**Задание 1:**
Как в двух предложениях передать суть текста о романе Астафьева?
**Задание 2:**
Каких персонажей по имени или фамилии называет текст о романе Астафьева?
**Задание 3:**
Чем продолжится текст о романе Астафьева после его последнего предложения? Продолжите его.

**Текст:**
· · · · · · ·

Что же еще, кроме оживления "роевого чувства", возвысило замордованных новобранцев до сознания героической самоотверженности?
Это, как полагает Астафьев, пробуждение религиозного чув-ва. Романист утверждает: "Пусть он, народ, затаился с верой, боится, но Бога-то в душе хранит", и вот в годы войны религиозное чувство возобладало над "мороком", крест стал тайным знаком возвращения народа к истинным ценностям. И помкомвзвода Володя Яшкин, хлебнувший лиха в сорок первом, объясняет тыловому комиссару, как красноармейцы на фронте крестики нательные "научились в котелках из пуль отливать, из консервных банок вырезать". (Уместно напомнить, что у самого Астафьевах "Пастухе и пастушке" говорится о звездах на солдатских ушанках, "своеручно вырезанных бойцами из консервных банок". И это никак не было авторской уступкой политической конъюнктуре. Ибо ддо героев "Пастуха и пастушки", равно как и для любого человека выросшего в советском обществе, звездочка вовсе не была знаком Антихриста или иной безбожной нечисти. Это тоже был религиозный символ, тоже знак веры. )
В критике были предприняты попытки представить роман Астафьева христианским и еще конкретнее - православным романом о войне. Наиболее отчетливо эта концепция изложена в статье И. Есаулова "Сатанинские звезды и священная война"*57. Правда, доказывая, что "роман Астафьева - может быть, первый роман об этой войне, написанный с православных позиций" и построенный на антитезе "патриотизма (в советском его варианте) и христианской совести", критик не замечает, что все приведенные им в защиту этой мысли цитаты взяты из авторских риторических комментариев, весьма далеких от пластического мира романа.
А если все-таки обратиться к художественной реальности, воплощенной в персонажах, сюжетных коллизиях, предметном мире романа, и посмотреть: как она соотносится с религиозным пафосом, декларируемым в рассуждениях безличного повествователя и некоторых героев романа?
Если в предшествующих произведениях Астафьева общий стилевой колорит определялся диалогическим равновесием между сентиментализмом и натурализмом, то в "Проклятых и убитых" сделан явный крен в сторону натурализма. Здесь Астафьев создал максимально телесный мир войны. Это мир страдающего, гибнущего, изувеченного народного тела. Лицом человека становятся в буквальном и переносном смысле его раны: Финифатьев с розовым пузырьком, пульсирующим под простреленной ключицей, майор Зарубин с запущенной раной, в которой, как сообщит небрезгливый повествователь, "загнила костная крошка", Шестаков: "Правый глаз вытек, из беловатой скользкой обертки его выплыла и засохла на липкой от крови щеке куриный помет
Астафьевская телесность лишена каких-либо карнавальных обертонов, хотя все приметы карнавального стиля, от внимания к телесному низу до обилия соленого слова, казалось бы, налицо. Это телесность противоположного, потустороннего измерения - это телесность "кромешного" антимира. Лейтмотив романа - страшные груды мертвых тел, заполнившие великую реку (напомним, что в "Царь-рыбе" река прямо символизировала жизнь, бытие):
В реке густо плавали начавшие раскисать трупы с выклеванными глазами, с пенящимися, будто намыленными лицами, разорванные, разбитые снарядами, минами, изрешеченные пулями. Дурно пахло от реки, но приторно-сладкий дух жареного человечьего мяса слоем крыл всякие запахи, плавая под яром в устойчивом месте.

· · · · · · ·

**Перечень записей:**
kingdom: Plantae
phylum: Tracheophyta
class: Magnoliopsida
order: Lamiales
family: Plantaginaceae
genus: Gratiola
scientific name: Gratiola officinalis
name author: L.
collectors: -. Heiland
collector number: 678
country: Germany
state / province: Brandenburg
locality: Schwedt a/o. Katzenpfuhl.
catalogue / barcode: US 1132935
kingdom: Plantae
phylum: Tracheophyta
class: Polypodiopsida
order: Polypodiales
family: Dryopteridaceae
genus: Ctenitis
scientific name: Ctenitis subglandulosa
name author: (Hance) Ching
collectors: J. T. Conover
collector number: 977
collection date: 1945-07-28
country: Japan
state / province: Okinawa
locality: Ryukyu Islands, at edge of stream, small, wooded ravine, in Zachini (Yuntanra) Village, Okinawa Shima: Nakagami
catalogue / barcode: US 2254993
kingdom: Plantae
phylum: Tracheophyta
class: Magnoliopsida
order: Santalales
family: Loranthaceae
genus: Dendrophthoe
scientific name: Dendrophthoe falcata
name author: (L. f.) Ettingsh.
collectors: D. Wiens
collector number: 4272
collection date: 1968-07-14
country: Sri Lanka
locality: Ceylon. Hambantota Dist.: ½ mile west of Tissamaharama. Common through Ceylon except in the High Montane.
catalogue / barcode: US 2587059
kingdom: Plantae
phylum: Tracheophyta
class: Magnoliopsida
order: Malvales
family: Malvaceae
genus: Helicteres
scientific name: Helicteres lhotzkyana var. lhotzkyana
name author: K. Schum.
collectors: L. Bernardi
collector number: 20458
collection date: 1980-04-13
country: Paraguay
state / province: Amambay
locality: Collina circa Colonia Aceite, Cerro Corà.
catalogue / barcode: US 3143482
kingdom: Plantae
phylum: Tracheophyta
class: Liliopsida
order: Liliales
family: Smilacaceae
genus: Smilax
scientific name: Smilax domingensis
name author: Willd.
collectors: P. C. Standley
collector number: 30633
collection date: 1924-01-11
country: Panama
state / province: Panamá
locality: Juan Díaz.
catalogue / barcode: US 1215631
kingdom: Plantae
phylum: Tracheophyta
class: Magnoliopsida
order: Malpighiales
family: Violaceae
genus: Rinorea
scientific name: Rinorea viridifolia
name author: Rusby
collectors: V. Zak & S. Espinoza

· · · · · · ·

**Письменный ответ 1:**
По Астафьеву, новобранцев возвысило до героической самоотверженности пробуждение религиозного чувства, а крест стал тайным знаком возвращения народа к истинным ценностям; критика пыталась представить роман православным, но опиралась лишь на авторские риторические комментарии. В «Проклятых и убитых» сделан явный крен в сторону натурализма: Астафьев создал максимально телесный мир войны, лейтмотив которого — страшные груды мертвых тел, заполнившие великую реку.

**Письменный ответ 2:**
Володя Яшкин, Финифатьев, майор Зарубин, Шестаков.

**Письменный ответ 3:**
Собственно, и жизнь героев в "чертовой яме", та война, которую они здесь ведут, это борьба за выживание в самом первичном смысле: их постоянно мучит вопрос, как накормить тело, согреть, хлебнуть водки, выбить вшей, отогнать крыс, добыть курево, облегчиться. Здесь "родство и землячество будут цениться превыше всех текущих явлений жизни, но паче всего, цепче всего они укрепятся и будут царить там, в неведомых еще, но неизбежных фронтовых далях". Такое единство, которое возникает между служивыми в "чертовой яме", - это, конечно, тоже эпическое единство, но единство внеличностное, возникающее на родовой, даже биологической основе, на крови, по слову поэта, не только текущей в жилах, но и вытекающей из жил. Это архаическое единство, рождающееся в биологической борьбе за выживание, ведь в куче выживать легче:
Не зря, стало быть, учили в школе, да и везде и всюду, особо по переселенческим баракам, арестантским поселениям, - быть несгибаемым, не поддаваться враждебным веяниям, не пасовать перед трудностями, жить союзом и союзно. Вот и живут союзно, кто кого сомнет, кто у кого кусок упрет иль изо рта выдернет, тот, стало быть, и сильный, тот в голове союза.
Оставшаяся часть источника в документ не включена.